Citigroup (NYSE:C) stock rose 1.8% in Friday premarket trading after the bank said it expects 2024 revenue to increase to about $80B-$81B from $78.5B in 2023, driven by gains in treasury and trade solutions, securities services, a rebound in investment banking and wealth, and lower partner payments in retail services. The revenue outlook excludes markets and divestitures.

Net interest income, excluding markets, is expected to decline modestly as global interest rates fall.
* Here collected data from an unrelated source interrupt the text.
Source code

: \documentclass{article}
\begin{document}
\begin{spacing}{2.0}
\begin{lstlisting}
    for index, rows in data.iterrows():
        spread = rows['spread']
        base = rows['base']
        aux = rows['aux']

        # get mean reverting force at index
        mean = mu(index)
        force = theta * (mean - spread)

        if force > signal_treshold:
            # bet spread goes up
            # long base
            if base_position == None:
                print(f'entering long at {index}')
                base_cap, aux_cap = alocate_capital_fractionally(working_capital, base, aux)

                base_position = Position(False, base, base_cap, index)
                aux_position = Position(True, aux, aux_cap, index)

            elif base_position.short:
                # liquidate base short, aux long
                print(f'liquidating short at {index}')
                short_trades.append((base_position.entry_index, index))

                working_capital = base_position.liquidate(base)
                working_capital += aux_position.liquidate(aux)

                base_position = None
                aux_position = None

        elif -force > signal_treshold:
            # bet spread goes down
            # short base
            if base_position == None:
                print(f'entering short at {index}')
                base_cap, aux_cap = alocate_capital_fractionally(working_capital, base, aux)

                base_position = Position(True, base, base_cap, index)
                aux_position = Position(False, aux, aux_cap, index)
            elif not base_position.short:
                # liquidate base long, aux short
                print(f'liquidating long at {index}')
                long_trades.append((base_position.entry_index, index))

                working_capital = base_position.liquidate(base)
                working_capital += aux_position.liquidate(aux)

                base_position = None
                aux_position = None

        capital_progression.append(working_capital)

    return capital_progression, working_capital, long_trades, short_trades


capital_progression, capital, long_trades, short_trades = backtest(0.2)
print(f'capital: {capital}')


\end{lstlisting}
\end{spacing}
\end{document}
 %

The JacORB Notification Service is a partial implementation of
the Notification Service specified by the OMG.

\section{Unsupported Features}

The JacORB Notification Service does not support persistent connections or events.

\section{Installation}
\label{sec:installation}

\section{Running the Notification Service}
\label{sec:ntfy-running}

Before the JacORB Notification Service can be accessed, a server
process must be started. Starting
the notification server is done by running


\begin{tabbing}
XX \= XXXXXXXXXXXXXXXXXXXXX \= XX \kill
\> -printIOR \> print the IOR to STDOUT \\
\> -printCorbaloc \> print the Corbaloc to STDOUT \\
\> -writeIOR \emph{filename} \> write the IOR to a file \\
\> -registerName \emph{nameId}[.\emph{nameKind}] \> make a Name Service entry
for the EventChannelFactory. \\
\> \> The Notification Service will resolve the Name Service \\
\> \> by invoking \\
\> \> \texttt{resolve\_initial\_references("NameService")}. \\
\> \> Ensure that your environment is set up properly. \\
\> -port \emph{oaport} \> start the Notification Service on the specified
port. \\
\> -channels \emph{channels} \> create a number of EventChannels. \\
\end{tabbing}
Citi (C) expects mid-single-digit loan growth, driven by its card business and modest operating deposit growth, it said in its earnings slides.

Citibank’s adjusted earnings also beat expectations, but they expect only 2% revenue growth for 2024 and a modest decline in NII. Their allowance for losses was $397 Mn so no dire warnings there either.

Wells Fargo also beat adjusted earnings and revenue expectations but is more pessimistic for 2024. It expects net interest income to be about 7%-9% lower than 2023’s $52.4B level on lower interest rates, an expected decline in average loans, and further attrition in Consumer Banking and Lending deposits. Their provision for credit losses was $1.28B, higher than the other two but below expectations. *Q4 net loan charge-off, as a percentage of average total loans, of 0.53% vs. 0.36% in the prior quarter and 0.23% a year ago.*

Percentage of loans charged-off is a key measure to monitor; in Wells Fargo’s case it was double of the previous year’s – will need to keep a strict watch on this.